Our study has several limitations. The retrospective, observational nature of this study limits causal inferences. Due to the attributes of the study database, we were unable to accurately estimate incidence of MS cases. The chart review was a descriptive analysis and not necessarily powered to detect statistically significant between-group differences. Lastly, we used diagnosis codes to identify MS cases, rather than clinical criteria such as magnetic resonance imaging (MRI) results, which were necessary given that the cohort was derived from an EHR database. To improve the accuracy of identifying MS cases in the database, we required patients to have two or more MS diagnoses ≥180 days apart to mitigate capturing false positives. For example, we attempted to minimise the inclusion of patients who had MS documented in their chart for an encounter at which MS was being assessed, but was not ultimately confirmed as a diagnosis. In our chart review of 200 randomly selected patients, all had confirmed MS. This yielded a positive predictive value of 100%. However, we did not directly assess those classified as not having MS. Thus, we cannot know the false-negative rate (1-sensitivity) of our definition (i.e., proportion of individuals with MS in the population who were not classified as such). The exclusion of these cases would lead to an underestimation of the true prevalence of MS in the population; however, we would not expect misclassification to be different by racial-ethnic group. Our method of calculating prevalence required all patients to have at least two encounters with the healthcare system during the study period (2010–2016), which could impact generalisability of findings given that individuals who do not use the healthcare system are not included. Overall, this is a limitation of a healthcare system-derived cohort.
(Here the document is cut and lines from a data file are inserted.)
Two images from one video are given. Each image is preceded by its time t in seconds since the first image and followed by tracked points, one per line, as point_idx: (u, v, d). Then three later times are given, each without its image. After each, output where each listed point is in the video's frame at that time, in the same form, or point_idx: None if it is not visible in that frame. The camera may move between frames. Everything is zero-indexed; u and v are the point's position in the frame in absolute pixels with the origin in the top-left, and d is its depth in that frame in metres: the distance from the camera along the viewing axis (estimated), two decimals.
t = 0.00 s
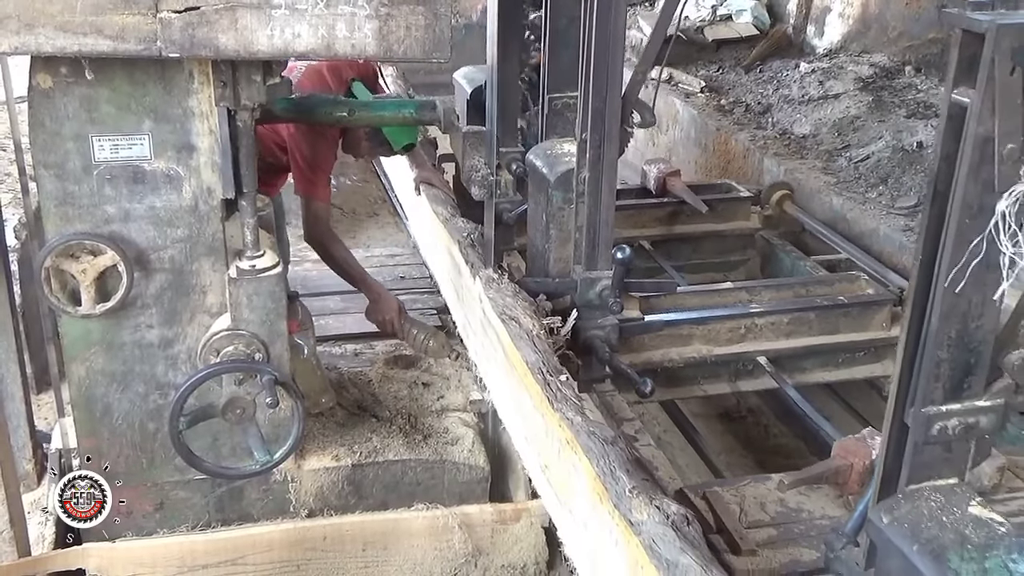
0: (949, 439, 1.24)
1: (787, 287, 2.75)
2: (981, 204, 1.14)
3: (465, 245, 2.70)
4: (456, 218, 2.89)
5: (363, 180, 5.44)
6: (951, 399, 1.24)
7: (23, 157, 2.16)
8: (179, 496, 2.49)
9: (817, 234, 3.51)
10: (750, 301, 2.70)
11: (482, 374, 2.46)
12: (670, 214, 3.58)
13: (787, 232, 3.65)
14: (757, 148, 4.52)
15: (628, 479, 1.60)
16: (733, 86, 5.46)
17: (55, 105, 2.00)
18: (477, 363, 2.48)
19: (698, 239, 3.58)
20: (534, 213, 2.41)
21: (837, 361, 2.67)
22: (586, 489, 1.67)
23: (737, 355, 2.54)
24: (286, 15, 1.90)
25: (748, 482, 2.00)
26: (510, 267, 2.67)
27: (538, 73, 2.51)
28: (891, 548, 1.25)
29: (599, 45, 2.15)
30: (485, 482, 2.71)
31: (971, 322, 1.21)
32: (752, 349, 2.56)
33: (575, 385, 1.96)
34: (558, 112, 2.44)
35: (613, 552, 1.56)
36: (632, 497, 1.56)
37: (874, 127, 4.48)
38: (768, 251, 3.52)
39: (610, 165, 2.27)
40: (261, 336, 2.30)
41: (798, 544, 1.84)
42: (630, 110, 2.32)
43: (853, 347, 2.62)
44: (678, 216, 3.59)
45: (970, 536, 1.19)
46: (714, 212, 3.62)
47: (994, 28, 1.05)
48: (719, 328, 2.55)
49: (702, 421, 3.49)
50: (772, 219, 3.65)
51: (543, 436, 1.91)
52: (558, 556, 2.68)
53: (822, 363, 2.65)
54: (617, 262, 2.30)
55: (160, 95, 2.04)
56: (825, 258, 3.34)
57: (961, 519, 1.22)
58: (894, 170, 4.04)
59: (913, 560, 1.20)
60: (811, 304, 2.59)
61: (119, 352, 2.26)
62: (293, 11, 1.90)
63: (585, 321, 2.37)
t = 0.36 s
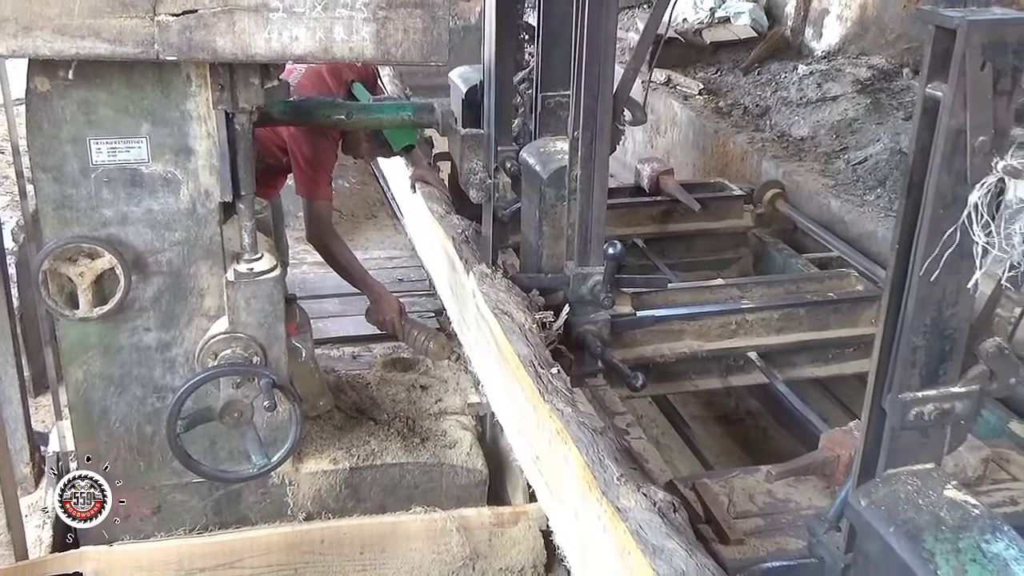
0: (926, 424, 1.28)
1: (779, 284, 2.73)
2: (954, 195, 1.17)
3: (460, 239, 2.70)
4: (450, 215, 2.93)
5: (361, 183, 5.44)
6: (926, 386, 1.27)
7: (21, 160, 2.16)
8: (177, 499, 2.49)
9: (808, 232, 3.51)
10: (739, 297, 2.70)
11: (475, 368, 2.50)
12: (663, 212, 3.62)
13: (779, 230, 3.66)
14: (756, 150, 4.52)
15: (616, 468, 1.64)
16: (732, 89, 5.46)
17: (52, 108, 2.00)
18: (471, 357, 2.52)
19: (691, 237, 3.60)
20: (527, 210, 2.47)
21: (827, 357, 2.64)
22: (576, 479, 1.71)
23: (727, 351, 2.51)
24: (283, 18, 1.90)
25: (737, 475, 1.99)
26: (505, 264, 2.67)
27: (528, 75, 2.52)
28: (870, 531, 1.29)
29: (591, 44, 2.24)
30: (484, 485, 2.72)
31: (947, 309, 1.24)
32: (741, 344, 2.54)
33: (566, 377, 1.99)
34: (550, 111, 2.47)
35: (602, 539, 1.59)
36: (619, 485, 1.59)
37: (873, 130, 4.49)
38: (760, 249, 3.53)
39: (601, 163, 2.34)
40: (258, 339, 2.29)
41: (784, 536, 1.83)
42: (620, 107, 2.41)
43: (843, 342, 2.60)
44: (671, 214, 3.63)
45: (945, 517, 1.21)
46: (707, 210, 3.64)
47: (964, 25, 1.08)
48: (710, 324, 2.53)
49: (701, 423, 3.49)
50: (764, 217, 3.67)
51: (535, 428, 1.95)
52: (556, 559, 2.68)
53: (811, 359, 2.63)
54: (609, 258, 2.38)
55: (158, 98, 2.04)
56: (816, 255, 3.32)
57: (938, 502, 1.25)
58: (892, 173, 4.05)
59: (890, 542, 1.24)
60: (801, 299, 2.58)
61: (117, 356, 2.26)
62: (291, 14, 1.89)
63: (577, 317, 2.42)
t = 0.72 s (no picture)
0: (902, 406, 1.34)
1: (770, 279, 2.79)
2: (927, 182, 1.23)
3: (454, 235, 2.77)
4: (446, 211, 2.96)
5: (359, 185, 5.44)
6: (904, 369, 1.34)
7: (19, 161, 2.16)
8: (175, 501, 2.49)
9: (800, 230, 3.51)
10: (731, 292, 2.74)
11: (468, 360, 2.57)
12: (656, 210, 3.62)
13: (771, 228, 3.67)
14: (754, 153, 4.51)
15: (604, 454, 1.72)
16: (731, 91, 5.46)
17: (51, 109, 2.00)
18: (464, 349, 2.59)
19: (684, 235, 3.61)
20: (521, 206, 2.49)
21: (817, 351, 2.73)
22: (565, 465, 1.79)
23: (718, 346, 2.57)
24: (282, 20, 1.90)
25: (726, 463, 2.01)
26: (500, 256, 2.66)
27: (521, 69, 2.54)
28: (848, 509, 1.34)
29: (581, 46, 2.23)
30: (482, 487, 2.72)
31: (922, 295, 1.31)
32: (732, 340, 2.58)
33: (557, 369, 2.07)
34: (544, 107, 2.50)
35: (590, 521, 1.67)
36: (607, 471, 1.68)
37: (871, 133, 4.51)
38: (753, 246, 3.55)
39: (594, 159, 2.37)
40: (257, 340, 2.29)
41: (772, 522, 1.83)
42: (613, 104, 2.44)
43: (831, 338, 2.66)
44: (664, 212, 3.62)
45: (919, 497, 1.27)
46: (701, 209, 3.63)
47: (935, 18, 1.14)
48: (701, 319, 2.57)
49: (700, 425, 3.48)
50: (757, 215, 3.68)
51: (526, 418, 2.03)
52: (555, 561, 2.67)
53: (801, 352, 2.72)
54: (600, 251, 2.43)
55: (157, 100, 2.04)
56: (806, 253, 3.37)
57: (914, 483, 1.30)
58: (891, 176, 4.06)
59: (866, 520, 1.29)
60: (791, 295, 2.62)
61: (115, 357, 2.26)
62: (291, 16, 1.89)
63: (570, 310, 2.45)
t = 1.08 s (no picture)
0: (881, 388, 1.43)
1: (761, 273, 2.78)
2: (903, 172, 1.32)
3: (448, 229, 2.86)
4: (441, 206, 3.04)
5: (358, 185, 5.44)
6: (882, 353, 1.43)
7: (18, 160, 2.16)
8: (173, 501, 2.49)
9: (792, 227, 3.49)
10: (722, 286, 2.74)
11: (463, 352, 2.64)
12: (651, 206, 3.64)
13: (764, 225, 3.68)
14: (752, 153, 4.51)
15: (594, 439, 1.79)
16: (730, 92, 5.46)
17: (50, 108, 2.00)
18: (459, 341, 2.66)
19: (679, 231, 3.64)
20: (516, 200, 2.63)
21: (807, 345, 2.69)
22: (556, 451, 1.86)
23: (708, 338, 2.57)
24: (282, 19, 1.90)
25: (714, 453, 2.06)
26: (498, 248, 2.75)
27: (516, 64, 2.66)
28: (827, 490, 1.37)
29: (575, 43, 2.38)
30: (481, 487, 2.72)
31: (899, 281, 1.39)
32: (723, 332, 2.59)
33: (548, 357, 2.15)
34: (538, 103, 2.63)
35: (580, 504, 1.74)
36: (596, 455, 1.75)
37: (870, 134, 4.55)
38: (745, 242, 3.60)
39: (586, 153, 2.51)
40: (256, 340, 2.29)
41: (758, 509, 1.89)
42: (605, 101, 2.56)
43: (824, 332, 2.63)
44: (658, 209, 3.65)
45: (896, 476, 1.30)
46: (692, 203, 3.69)
47: (912, 12, 1.22)
48: (693, 312, 2.60)
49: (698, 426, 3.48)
50: (750, 212, 3.71)
51: (519, 406, 2.10)
52: (553, 561, 2.67)
53: (791, 347, 2.68)
54: (592, 243, 2.53)
55: (156, 99, 2.04)
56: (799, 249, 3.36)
57: (892, 463, 1.33)
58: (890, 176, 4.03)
59: (844, 498, 1.32)
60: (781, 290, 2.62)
61: (114, 357, 2.25)
62: (290, 15, 1.90)
63: (563, 302, 2.53)
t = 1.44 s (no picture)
0: (857, 364, 1.45)
1: (751, 265, 2.89)
2: (878, 155, 1.34)
3: (444, 219, 2.90)
4: (437, 197, 3.06)
5: (358, 183, 5.45)
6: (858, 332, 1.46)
7: (18, 157, 2.16)
8: (173, 498, 2.49)
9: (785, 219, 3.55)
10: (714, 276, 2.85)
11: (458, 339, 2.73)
12: (644, 198, 3.69)
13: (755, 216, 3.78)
14: (753, 152, 4.49)
15: (583, 419, 1.88)
16: (731, 90, 5.46)
17: (50, 105, 1.99)
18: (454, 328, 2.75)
19: (673, 224, 3.66)
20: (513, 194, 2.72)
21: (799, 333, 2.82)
22: (547, 430, 1.94)
23: (699, 327, 2.65)
24: (282, 17, 1.90)
25: (704, 437, 2.19)
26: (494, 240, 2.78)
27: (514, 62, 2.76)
28: (805, 464, 1.35)
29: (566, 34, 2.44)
30: (481, 484, 2.72)
31: (875, 262, 1.42)
32: (714, 320, 2.67)
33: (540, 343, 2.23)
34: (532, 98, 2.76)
35: (568, 482, 1.83)
36: (585, 434, 1.83)
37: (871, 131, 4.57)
38: (738, 233, 3.64)
39: (580, 143, 2.58)
40: (256, 337, 2.29)
41: (744, 490, 2.00)
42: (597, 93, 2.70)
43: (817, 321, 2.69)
44: (652, 200, 3.70)
45: (871, 449, 1.29)
46: (686, 196, 3.72)
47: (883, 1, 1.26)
48: (685, 301, 2.67)
49: (697, 424, 3.49)
50: (742, 205, 3.77)
51: (512, 389, 2.18)
52: (552, 558, 2.68)
53: (782, 336, 2.82)
54: (585, 233, 2.76)
55: (156, 96, 2.04)
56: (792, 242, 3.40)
57: (868, 436, 1.32)
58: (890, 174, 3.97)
59: (821, 472, 1.31)
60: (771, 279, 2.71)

Despite these limitations, our study has several strengths. We used a large EHR database with comprehensive health care information on > 1 million patients to quantify MS prevalence. Furthermore, gender and race-ethnicity are self-reported in this setting, which strengthens comparisons across gender-racial-ethnic stratified groups. We also standardised period and annual prevalence to the underlying gender and racial-ethnic distributions within each county for better generalisability to the greater Northern California region. Lastly, we were able to perform a review of medical charts on a random sample of patients in our cohort to identify information on MS phenotypes, which cannot be derived from diagnosis codes.


In a cohort of adults from Northern California, the standardised MS prevalence between 2010 and 2016 was estimated at 288.0 per 100,000 population and increased over time. NHB individuals, especially women, were disproportionately affected by MS and had less common, earlier progressive MS phenotypes.